Task details:
Rewrite the items as a Markdown table with the columns Row and Line, giving each line a numbered row and leaving out blank lines and the pictures. Begin at the start of the items and stop after the line that contains "και στοιχημάτων".

Material provided:
* * * *

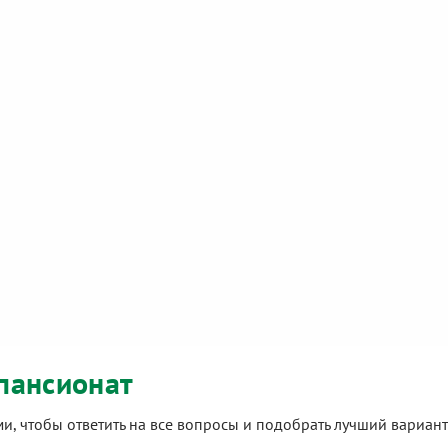
пансионат
ами, чтобы ответить на все вопросы и подобрать лучший вариа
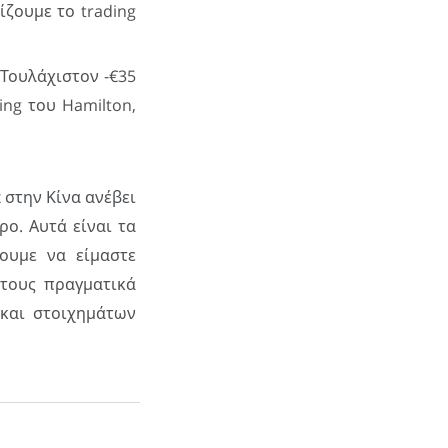
ίζουμε το trading
 Τουλάχιστον -€35
ing του Hamilton,
 στην Κίνα ανέβει
ρο. Αυτά είναι τα
ουμε να είμαστε
τους πραγματικά
και στοιχημάτων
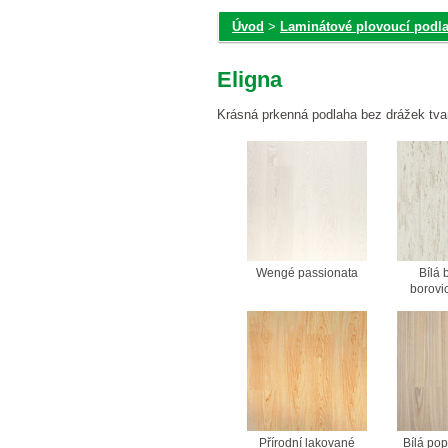
Úvod
>
Laminátové plovoucí podl
Eligna
Krásná prkenná podlaha bez drážek tva
Wengé passionata
Bílá
borovi
Přírodní lakované
Bílá po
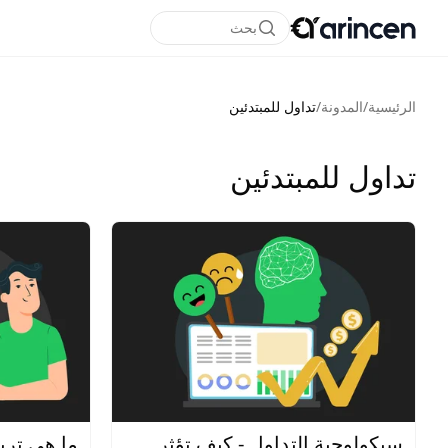
بحث
الرئيسية
/
المدونة
/
تداول للمبتدئين
تداول للمبتدئين
سيكولوجية التداول - كيف تؤثر
ما هي تري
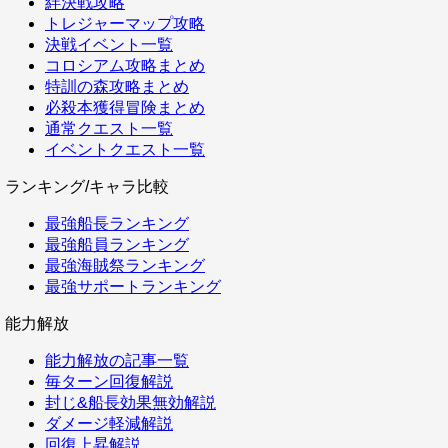
絆決戦攻略
トレジャーマップ攻略
決戦イベント一覧
コロシアム攻略まとめ
特訓の森攻略まとめ
必殺本獲得冒険まとめ
通常クエスト一覧
イベントクエスト一覧
ランキング/キャラ比較
最強船長ランキング
最強船員ランキング
最強海賊祭ランキング
最強サポートランキング
能力解放
能力解放の記事一覧
毎ターン回復解説
封じ&船長効果無効解説
ダメージ軽減解説
回復上昇解説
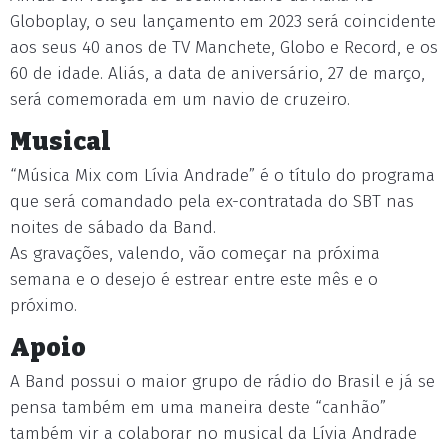
Globoplay, o seu lançamento em 2023 será coincidente
aos seus 40 anos de TV Manchete, Globo e Record, e os
60 de idade. Aliás, a data de aniversário, 27 de março,
será comemorada em um navio de cruzeiro.
Musical
“Música Mix com Lívia Andrade” é o título do programa
que será comandado pela ex-contratada do SBT nas
noites de sábado da Band.
As gravações, valendo, vão começar na próxima
semana e o desejo é estrear entre este mês e o
próximo.
Apoio
A Band possui o maior grupo de rádio do Brasil e já se
pensa também em uma maneira deste “canhão”
também vir a colaborar no musical da Lívia Andrade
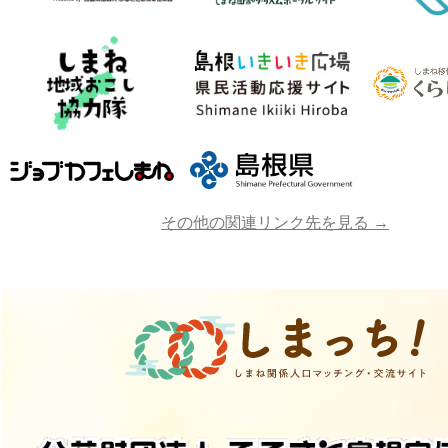
その他の関連リンク先を見る →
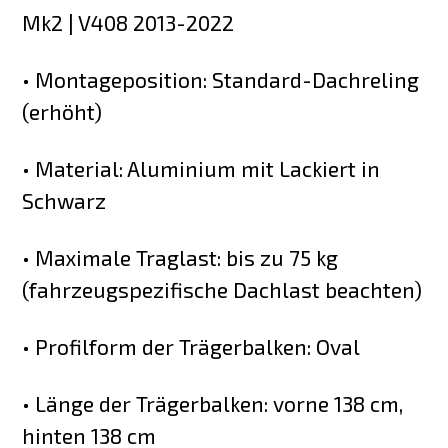
Mk2 | V408 2013-2022
• Montageposition: Standard-Dachreling
(erhöht)
• Material: Aluminium mit Lackiert in
Schwarz
• Maximale Traglast: bis zu 75 kg
(fahrzeugspezifische Dachlast beachten)
• Profilform der Trägerbalken: Oval
• Länge der Trägerbalken: vorne 138 cm,
hinten 138 cm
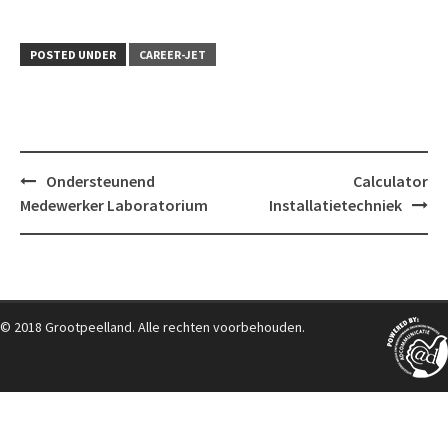
POSTED UNDER
CAREER-JET
Post
Ondersteunend
Calculator
navigation
Medewerker Laboratorium
Installatietechniek
© 2018 Grootpeelland. Alle rechten voorbehouden.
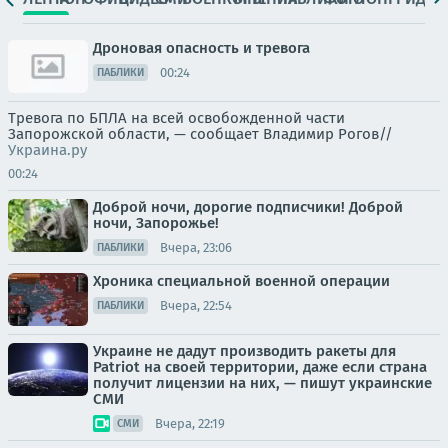
Дроновая опасность и тревога
00:24
ПАБЛИКИ
Тревога по БПЛА на всей освобожденной части
Запорожской области, — сообщает Владимир Рогов//
Украина.ру
00:24
Доброй ночи, дорогие подписчики! Доброй
ночи, Запорожье!
Вчера, 23:06
ПАБЛИКИ
Хроника специальной военной операции
Вчера, 22:54
ПАБЛИКИ
Украине не дадут производить ракеты для
Patriot на своей территории, даже если страна
получит лицензии на них, — пишут украинские
СМИ
Вчера, 22:19
СМИ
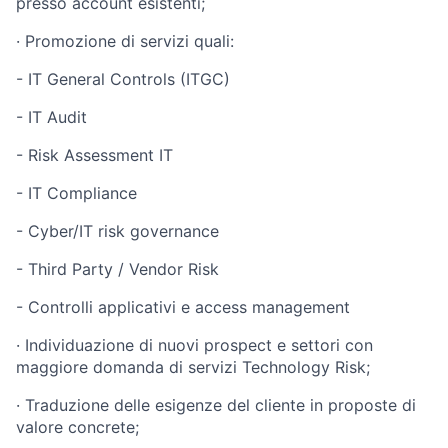
presso account esistenti;
·
Promozione di servizi quali:
-
IT General Controls (ITGC)
-
IT Audit
-
Risk Assessment IT
-
IT Compliance
-
Cyber/IT risk governance
-
Third Party / Vendor Risk
-
Controlli applicativi e access management
·
Individuazione di nuovi prospect e settori con
maggiore domanda di servizi Technology Risk;
·
Traduzione delle esigenze del cliente in proposte di
valore concrete;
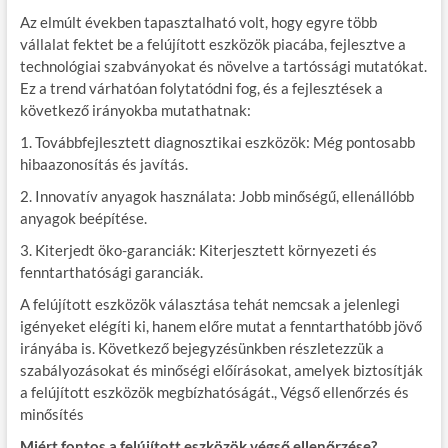
Az elmúlt években tapasztalható volt, hogy egyre több
vállalat fektet be a felújított eszközök piacába, fejlesztve a
technológiai szabványokat és növelve a tartóssági mutatókat.
Ez a trend várhatóan folytatódni fog, és a fejlesztések a
következő irányokba mutathatnak:
1. Továbbfejlesztett diagnosztikai eszközök: Még pontosabb
hibaazonosítás és javítás.
2. Innovatív anyagok használata: Jobb minőségű, ellenállóbb
anyagok beépítése.
3. Kiterjedt öko-garanciák: Kiterjesztett környezeti és
fenntarthatósági garanciák.
A felújított eszközök választása tehát nemcsak a jelenlegi
igényeket elégíti ki, hanem előre mutat a fenntarthatóbb jövő
irányába is. Következő bejegyzésünkben részletezzük a
szabályozásokat és minőségi előírásokat, amelyek biztosítják
a felújított eszközök megbízhatóságát., Végső ellenőrzés és
minősítés
Miért fontos a felújított eszközök végső ellenőrzése?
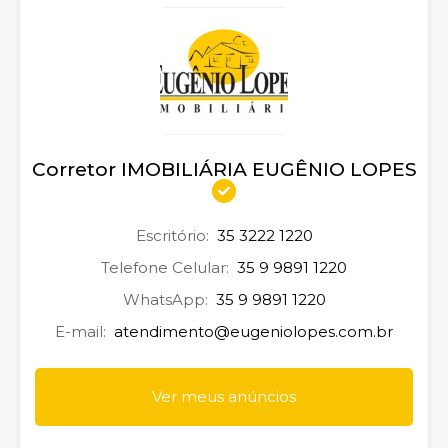
Corretor IMOBILIÁRIA EUGÊNIO LOPES
Escritório:
35 3222 1220
Telefone Celular:
35 9 9891 1220
WhatsApp:
35 9 9891 1220
E-mail:
atendimento@eugeniolopes.com.br
Ver meus anúncios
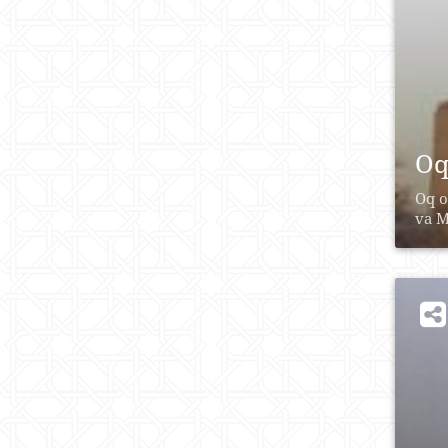
Oq
Oq o
va M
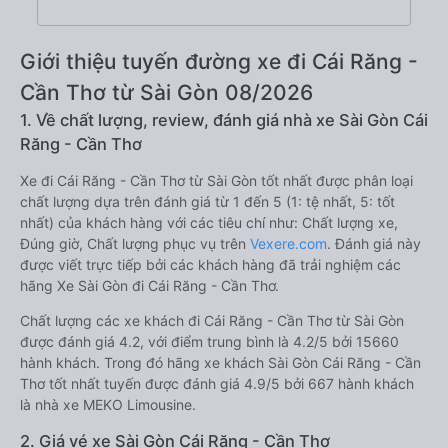
Giới thiệu tuyến đường xe đi Cái Răng -
Cần Thơ từ Sài Gòn 08/2026
1. Về chất lượng, review, đánh giá nhà xe Sài Gòn Cái
Răng - Cần Thơ
Xe đi Cái Răng - Cần Thơ từ Sài Gòn tốt nhất được phân loại
chất lượng dựa trên đánh giá từ 1 đến 5 (1: tệ nhất, 5: tốt
nhất) của khách hàng với các tiêu chí như: Chất lượng xe,
Đúng giờ, Chất lượng phục vụ trên
Vexere.com
. Đánh giá này
được viết trực tiếp bởi các khách hàng đã trải nghiệm các
hãng Xe Sài Gòn đi Cái Răng - Cần Thơ.
Chất lượng các xe khách đi Cái Răng - Cần Thơ từ Sài Gòn
được đánh giá 4.2, với điểm trung bình là 4.2/5 bởi 15660
hành khách. Trong đó hãng xe khách Sài Gòn Cái Răng - Cần
Thơ tốt nhất tuyến được đánh giá 4.9/5 bởi 667 hành khách
là nhà xe MEKO Limousine.
2. Giá vé xe Sài Gòn Cái Răng - Cần Thơ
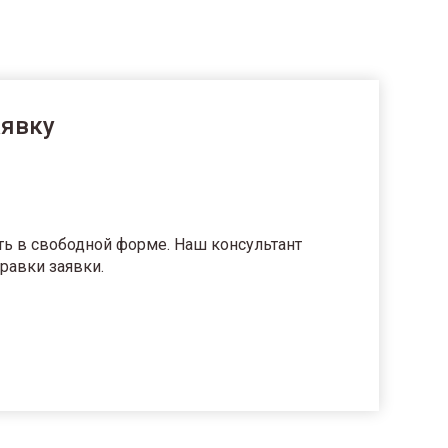
аявку
ть в свободной форме. Наш консультант
равки заявки.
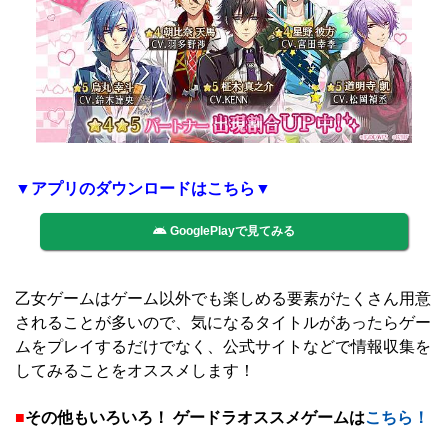
▼アプリのダウンロードはこちら▼
GooglePlayで見てみる
乙女ゲームはゲーム以外でも楽しめる要素がたくさん用意
されることが多いので、気になるタイトルがあったらゲー
ムをプレイするだけでなく、公式サイトなどで情報収集を
してみることをオススメします！
■
その他もいろいろ！ ゲードラオススメゲームは
こちら！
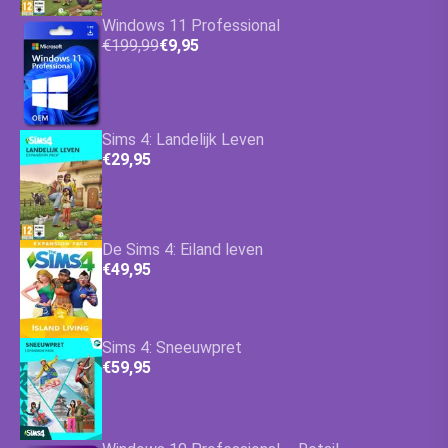
Windows 11 Professional
€199,99
€9,95
Sims 4: Landelijk Leven
€29,95
De Sims 4: Eiland leven
€49,95
Sims 4: Sneeuwpret
€59,95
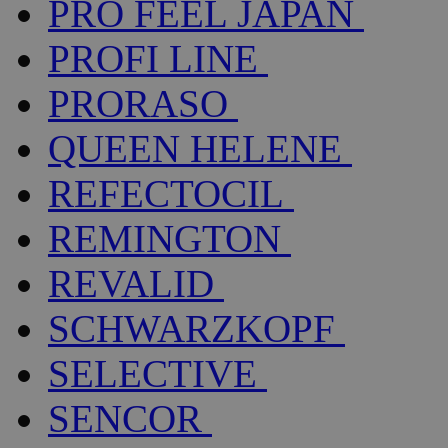
PRO FEEL JAPAN
PROFI LINE
PRORASO
QUEEN HELENE
REFECTOCIL
REMINGTON
REVALID
SCHWARZKOPF
SELECTIVE
SENCOR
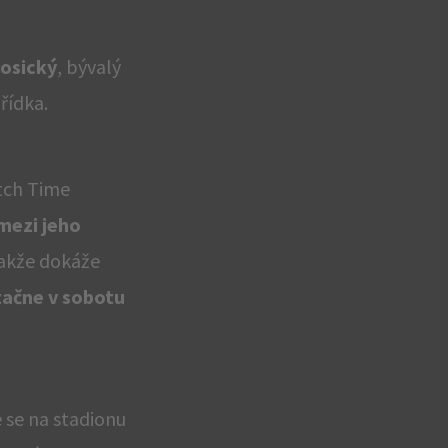
osický
, bývalý
řídka.
atch Time
mezi jeho
 takže dokáže
 začne v sobotu
 se na stadionu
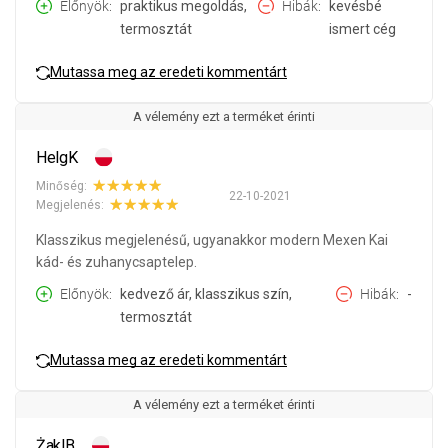
Előnyök
praktikus megoldás,
Hibák
kevésbé
termosztát
ismert cég
Mutassa meg az eredeti kommentárt
A vélemény ezt a terméket érinti
HelgK
Minőség:
22-10-2021
Megjelenés:
Klasszikus megjelenésű, ugyanakkor modern Mexen Kai
kád- és zuhanycsaptelep.
Előnyök
kedvező ár, klasszikus szín,
Hibák
-
termosztát
Mutassa meg az eredeti kommentárt
A vélemény ezt a terméket érinti
ŻaklB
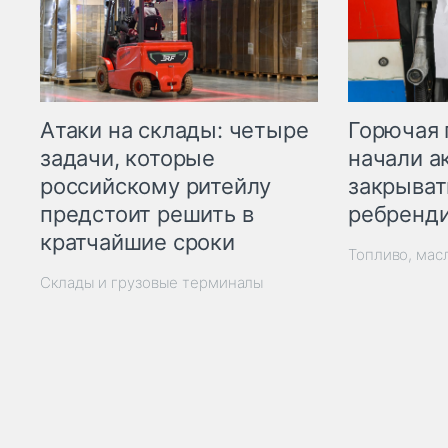
Горючая 
Атаки на склады: четыре
начали а
задачи, которые
закрыват
российскому ритейлу
ребренд
предстоит решить в
кратчайшие сроки
Топливо, мас
Склады и грузовые терминалы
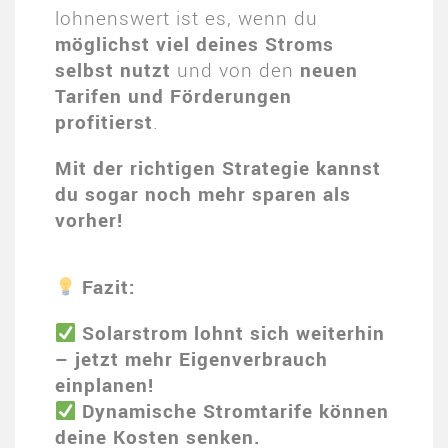
lohnenswert ist es, wenn du
möglichst viel deines Stroms
selbst nutzt
und von den
neuen
Tarifen und Förderungen
profitierst
.
Mit der richtigen Strategie kannst
du sogar noch mehr sparen als
vorher!
Fazit:
Solarstrom lohnt sich weiterhin
– jetzt mehr Eigenverbrauch
einplanen!
Dynamische Stromtarife können
deine Kosten senken.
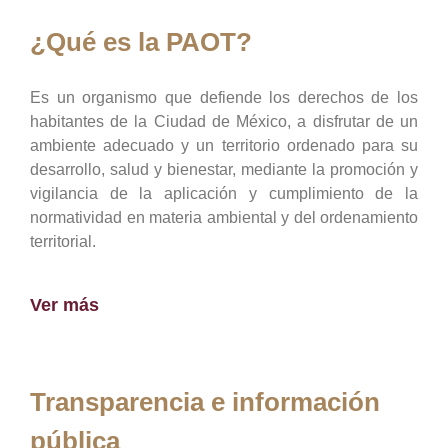
¿Qué es la PAOT?
Es un organismo que defiende los derechos de los
habitantes de la Ciudad de México, a disfrutar de un
ambiente adecuado y un territorio ordenado para su
desarrollo, salud y bienestar, mediante la promoción y
vigilancia de la aplicación y cumplimiento de la
normatividad en materia ambiental y del ordenamiento
territorial.
Ver más
Transparencia e información
pública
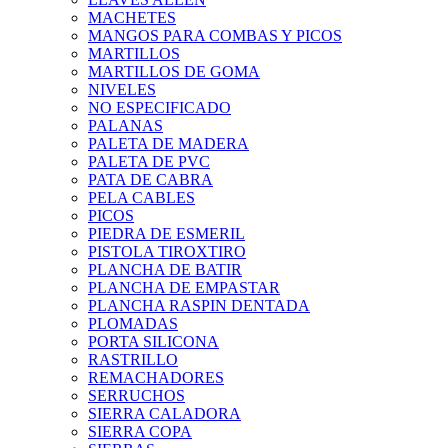
MACHETES
MANGOS PARA COMBAS Y PICOS
MARTILLOS
MARTILLOS DE GOMA
NIVELES
NO ESPECIFICADO
PALANAS
PALETA DE MADERA
PALETA DE PVC
PATA DE CABRA
PELA CABLES
PICOS
PIEDRA DE ESMERIL
PISTOLA TIROXTIRO
PLANCHA DE BATIR
PLANCHA DE EMPASTAR
PLANCHA RASPIN DENTADA
PLOMADAS
PORTA SILICONA
RASTRILLO
REMACHADORES
SERRUCHOS
SIERRA CALADORA
SIERRA COPA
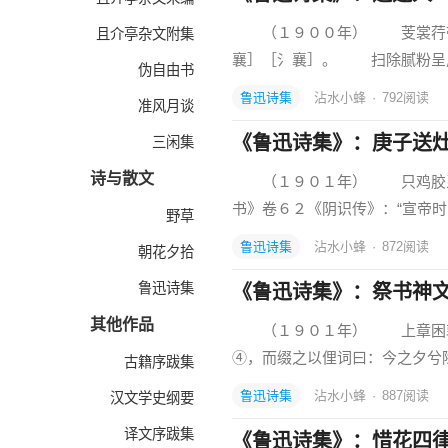
（１９００年） 芰裳荇带
且介亭杂文附集
襄］［氵襄］。 扫除腻粉呈
伪自由书
鲁迅诗集
沾水小蜂
·
792
阅读
准风月谈
《鲁迅诗集》：庚子送
三闲集
诗与散文
（１９０１年） 只鸡胶牙
书》卷６２《阴识传》：“宣帝
野草
鲁迅诗集
沾水小蜂
·
872
阅读
朝花夕拾
鲁迅诗集
《鲁迅诗集》：祭书神
其他作品
（１９０１年） 上章困敦之
④，而缀之以俚词曰：今之夕兮除
古籍序跋集
鲁迅诗集
沾水小蜂
·
887
阅读
汉文学史纲要
译文序跋集
《鲁迅诗集》：惜花四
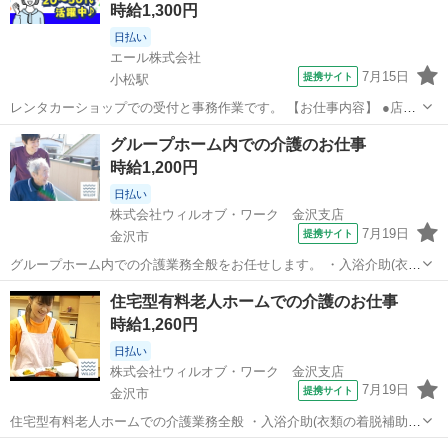
時給1,300円
日払い
エール株式会社
7月15日
提携サイト
小松駅
レンタカーショップでの受付と事務作業です。 【お仕事内容】 ●店頭
や電話での予約受付 ●精算の手続き ●システムへのデータ入力 ●車内
石川
小松駅
その他
グループホーム内での介護のお仕事
のかんたんな清掃 ●車の受け渡し →お店の前に車を移動するなど多少
時給1,200円
の運転業務があります ...
日払い
株式会社ウィルオブ・ワーク 金沢支店
7月19日
提携サイト
金沢市
グループホーム内での介護業務全般をお任せします。 ・入浴介助(衣類
の着脱補助、洗髪、洗顔、体洗い補助など) ・食事介助(食事摂取のサ
石川
金沢市
その他
住宅型有料老人ホームでの介護のお仕事
ポート、声掛け、見守り、配膳など) ・排泄介助(トイレへの誘導、見
時給1,260円
守り、おむつ交換など) ...
日払い
株式会社ウィルオブ・ワーク 金沢支店
7月19日
提携サイト
金沢市
住宅型有料老人ホームでの介護業務全般 ・入浴介助(衣類の着脱補助、
洗髪、洗顔、体洗い補助など) ・食事介助(食事摂取のサポート、声掛
石川
金沢市
その他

* * * *

Finished exercise:
| Row | Line |
|---|---|
| 1 | пансионат |
| 2 | ами, чтобы ответить на все вопросы и подобрать лучший вариа |
| 3 | ίζουμε το trading |
| 4 |  Τουλάχιστον -€35 |
| 5 | ing του Hamilton, |
| 6 |  στην Κίνα ανέβει |
| 7 | ρο. Αυτά είναι τα |
| 8 | ουμε να είμαστε |
| 9 | τους πραγματικά |
| 10 | και στοιχημάτων |